▽
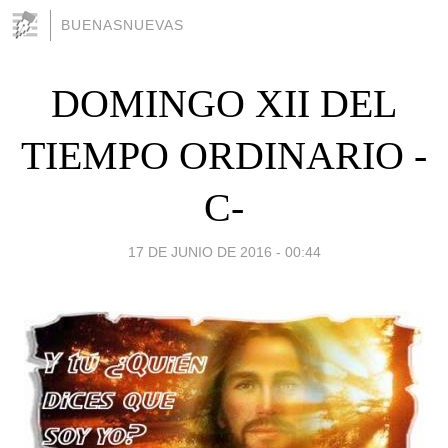
BUENASNUEVAS
DOMINGO XII DEL
TIEMPO ORDINARIO -
C-
17 DE JUNIO DE 2016 - 00:44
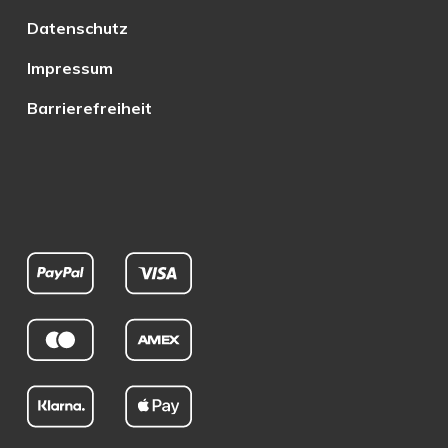
Datenschutz
Impressum
Barrierefreiheit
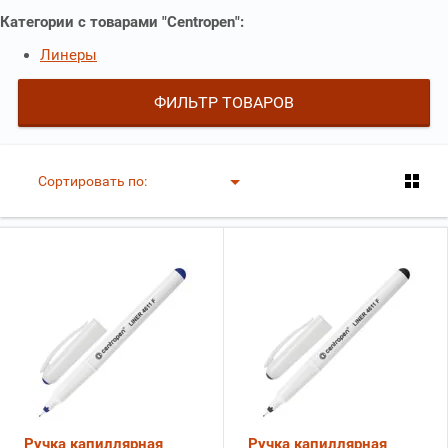
Категории с товарами "Centropen":
Линеры
ФИЛЬТР ТОВАРОВ
Сортировать по:
Ручка капиллярная
Ручка капиллярная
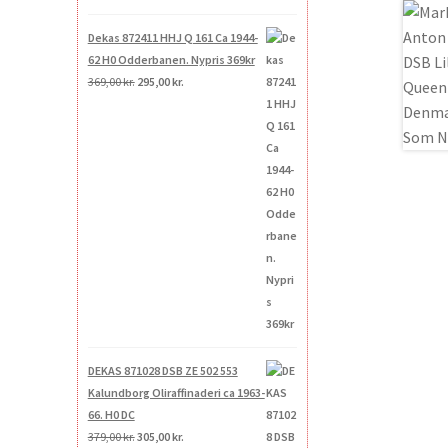
Dekas 872411 HHJ Q 161 Ca 1944-
62 H0 Odderbanen. Nypris 369kr
Den
Den
369,00
kr.
295,00
kr.
oprindelige
aktuelle
pris
pris
var:
er:
369,00 kr..
295,00 kr..
DEKAS 871028 DSB ZE 502 553
Kalundborg Oliraffinaderi ca 1963-
66. H0 DC
Den
Den
379,00
kr.
305,00
kr.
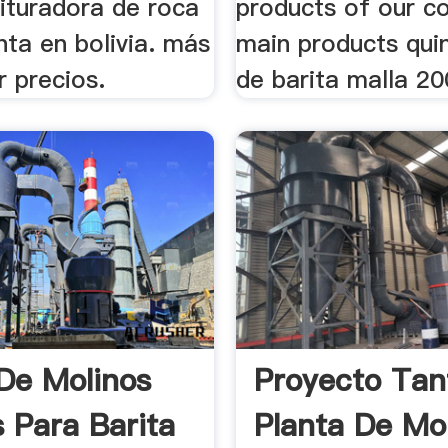
ituradora de roca
products of our 
nta en bolivia. más
main products qui
 precios.
de barita malla 200
De Molinos
Proyecto Tant
 Para Barita
Planta De Mo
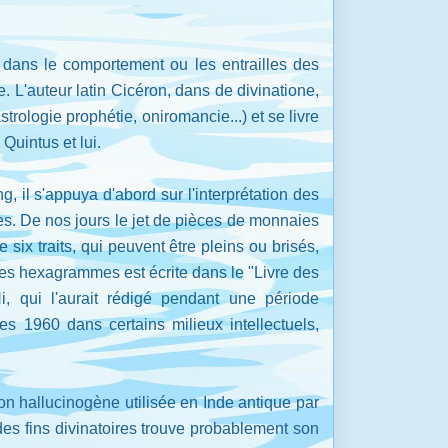
r dans le comportement ou les entrailles des
 L'auteur latin Cicéron, dans de divinatione,
rologie prophétie, oniromancie...) et se livre
Quintus et lui.
 il s'appuya d'abord sur l'interprétation des
es. De nos jours le jet de pièces de monnaies
ix traits, qui peuvent être pleins ou brisés,
des hexagrammes est écrite dans le "Livre des
i, qui l'aurait rédigé pendant une période
s 1960 dans certains milieux intellectuels,
on hallucinogène utilisée en Inde antique par
des fins divinatoires trouve probablement son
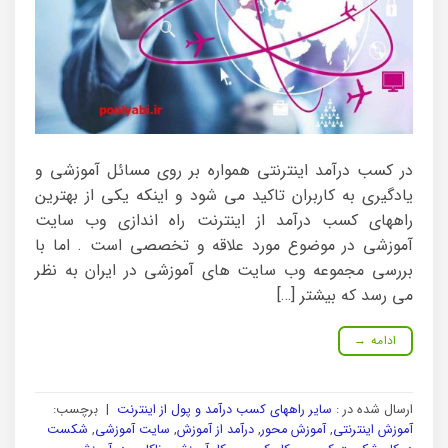
در کسب درآمد اینترنتی همواره بر روی مسائل آموزشی و
یادگیری به کاربران تاکید می شود و اینکه یکی از بهترین
راههای کسب درآمد از اینترنت راه اندازی وب سایت
آموزشی در موضوع مورد علاقه و تخصصی است . اما با
بررسی مجموعه وب سایت های آموزشی در ایران به نظر
می رسد که بیشتر […]
ادامه
→
ارسال شده در :
سایر راههای کسب درآمد و پول از اینترنت
|
برچسب:
آموزش اینترنتی
,
آموزش محور
,
درآمد از آموزش
,
سایت آموزشی
,
شکست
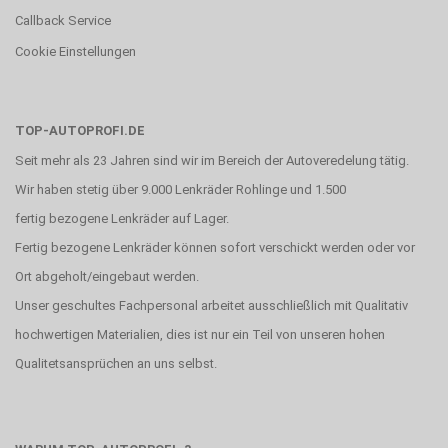
Callback Service
Cookie Einstellungen
TOP-AUTOPROFI.DE
Seit mehr als 23 Jahren sind wir im Bereich der Autoveredelung tätig.
Wir haben stetig über 9.000 Lenkräder Rohlinge und 1.500
fertig bezogene Lenkräder auf Lager.
Fertig bezogene Lenkräder können sofort verschickt werden oder vor
Ort abgeholt/eingebaut werden.
Unser geschultes Fachpersonal arbeitet ausschließlich mit Qualitativ
hochwertigen Materialien, dies ist nur ein Teil von unseren hohen
Qualitetsansprüchen an uns selbst.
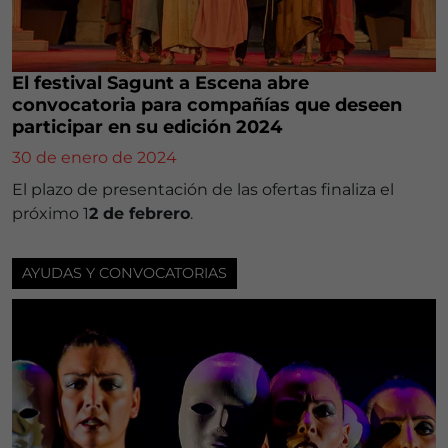
El festival Sagunt a Escena abre
convocatoria para compañías que deseen
participar en su edición 2024
30 de enero de 2024
El plazo de presentación de las ofertas finaliza el
próximo 1
2 de febrero
.
AYUDAS Y CONVOCATORIAS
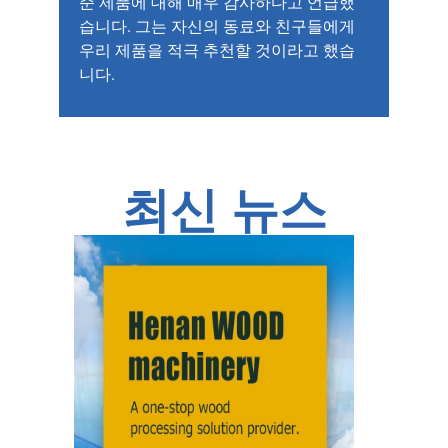
준 제품에 대해 매우 감사하다고 언급했
습니다. 그는 자신의 동료와 친구들에게
우리 제품을 적극 추천할 것이라고 했습
니다.
최신 뉴스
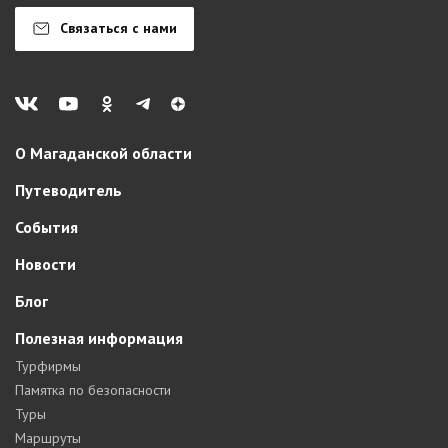
Связаться с нами
О Магаданской области
Путеводитель
События
Новости
Блог
Полезная информация
Турфирмы
Памятка по безопасности
Туры
Маршруты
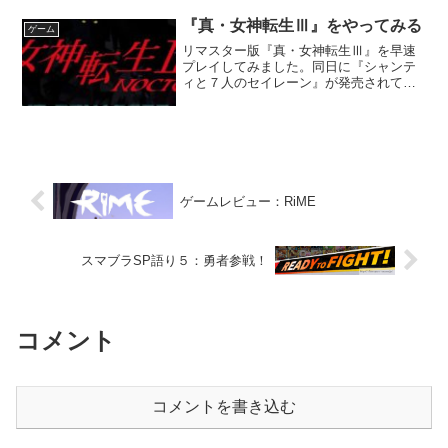
でにない自由度になりそうで気になる。
ルイージマンションも、...
『真・女神転生Ⅲ』をやってみる
ゲーム
リマスター版『真・女神転生Ⅲ』を早速
プレイしてみました。同日に『シャンテ
ィと７人のセイレーン』が発売されてし
まったので、どっちを先にやるか迷いま
したが、予てから楽しみにしていたメガ
テンの方からやることにしました。 シャ
ンティの新作の方も、か...
ゲームレビュー：RiME
スマブラSP語り５：勇者参戦！
コメント
コメントを書き込む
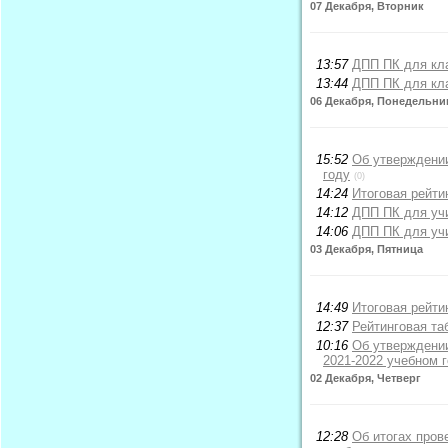
07 Декабря, Вторник
13:57
ДПП ПК для кл
13:44
ДПП ПК для кл
06 Декабря, Понедельни
15:52
Об утверждении
году
(0)
14:24
Итоговая рейт
14:12
ДПП ПК для учи
14:06
ДПП ПК для учи
03 Декабря, Пятница
14:49
Итоговая рейти
12:37
Рейтинговая т
10:16
Об утверждении
2021-2022 учебном 
02 Декабря, Четверг
12:28
Об итогах пров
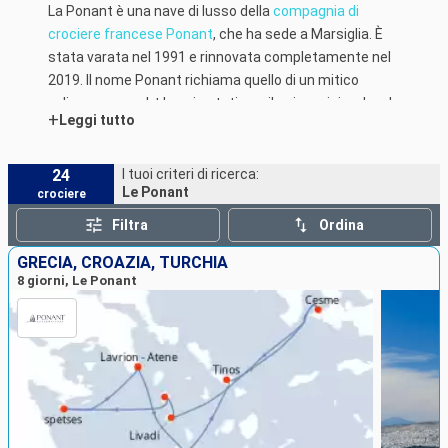
La Ponant è una nave di lusso della
compagnia di
crociere francese Ponant
, che ha sede a Marsiglia. È
stata varata nel 1991 e rinnovata completamente nel
2019. Il nome Ponant richiama quello di un mitico
veliero, uno yacht la cui estetica e il cui servizio a bordo
+
Leggi tutto
sono un esempio del
lusso
made in France.
24
I tuoi criteri di ricerca:
Le Ponant
crociere
Filtra
Ordina
GRECIA, CROAZIA, TURCHIA
8 giorni, Le Ponant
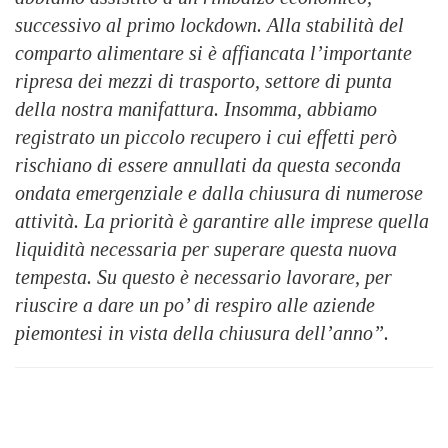
successivo al primo lockdown. Alla stabilità del
comparto alimentare si è affiancata l’importante
ripresa dei mezzi di trasporto, settore di punta
della nostra manifattura. Insomma, abbiamo
registrato un
piccolo recupero i cui effetti però
rischiano di essere annullati da questa seconda
ondata emergenziale e dalla chiusura di numerose
attività. La priorità è garantire alle imprese quella
liquidità necessaria per superare questa nuova
tempesta. Su questo è necessario lavorare, per
riuscire a dare un po’ di respiro alle aziende
piemontesi in vista della chiusura dell’anno”.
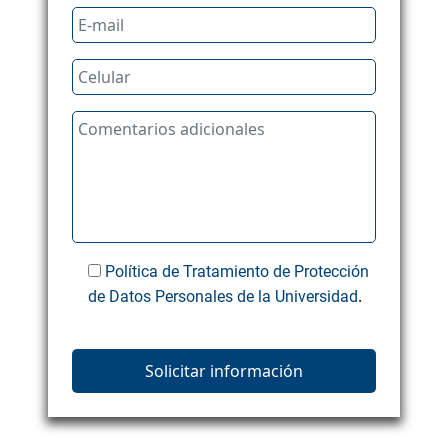
Política de Tratamiento de Protección
.
de Datos Personales de la Universidad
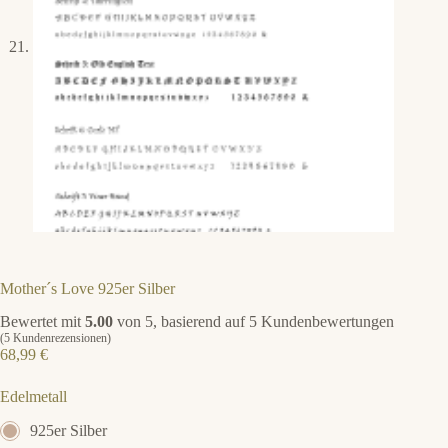
Mother´s Love 925er Silber
Bewertet mit
5.00
von 5, basierend auf
5
Kundenbewertungen
(
5
Kundenrezensionen)
68,99
€
Edelmetall
925er Silber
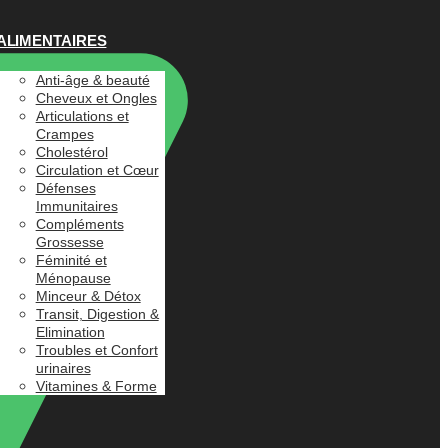
ALIMENTAIRES
Anti-âge & beauté
Cheveux et Ongles
Articulations et
Crampes
Cholestérol
Circulation et Cœur
Défenses
Immunitaires
Compléments
Grossesse
Féminité et
Ménopause
Minceur & Détox
Transit, Digestion &
Elimination
Troubles et Confort
urinaires
Vitamines & Forme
△
Your goal:
Nothing but the lines above from the one that has "ィと７人のセイレーン』が発売されてし" down to the one that has "tempesta. Su questo" belongs in the answer, copied exactly, without pictures.

Response:
ィと７人のセイレーン』が発売されてし
まったので、どっちを先にやるか迷いま
したが、予てから楽しみにしていたメガ
テンの方からやることにしました。 シャ
ンティの新作の方も、か...
ゲームレビュー：RiME
スマブラSP語り５：勇者参戦！
コメント
コメントを書き込む
07 Декабря, Вторник
13:57
ДПП ПК для кл
13:44
ДПП ПК для кл
06 Декабря, Понедельни
15:52
Об утверждении
году
(0)
14:24
Итоговая рейт
14:12
ДПП ПК для учи
14:06
ДПП ПК для учи
03 Декабря, Пятница
14:49
Итоговая рейти
12:37
Рейтинговая т
10:16
Об утверждении
2021-2022 учебном 
02 Декабря, Четверг
12:28
Об итогах пров
La Ponant è una nave di lusso della
compagnia di
crociere francese Ponant
, che ha sede a Marsiglia. È
stata varata nel 1991 e rinnovata completamente nel
2019. Il nome Ponant richiama quello di un mitico
veliero, uno yacht la cui estetica e il cui servizio a bordo
+
Leggi tutto
sono un esempio del
lusso
made in France.
24
I tuoi criteri di ricerca:
Le Ponant
crociere
Filtra
Ordina
GRECIA, CROAZIA, TURCHIA
8 giorni, Le Ponant
successivo al primo lockdown. Alla stabilità del
comparto alimentare si è affiancata l’importante
ripresa dei mezzi di trasporto, settore di punta
della nostra manifattura. Insomma, abbiamo
registrato un
piccolo recupero i cui effetti però
rischiano di essere annullati da questa seconda
ondata emergenziale e dalla chiusura di numerose
attività. La priorità è garantire alle imprese quella
liquidità necessaria per superare questa nuova
tempesta. Su questo è necessario lavorare, per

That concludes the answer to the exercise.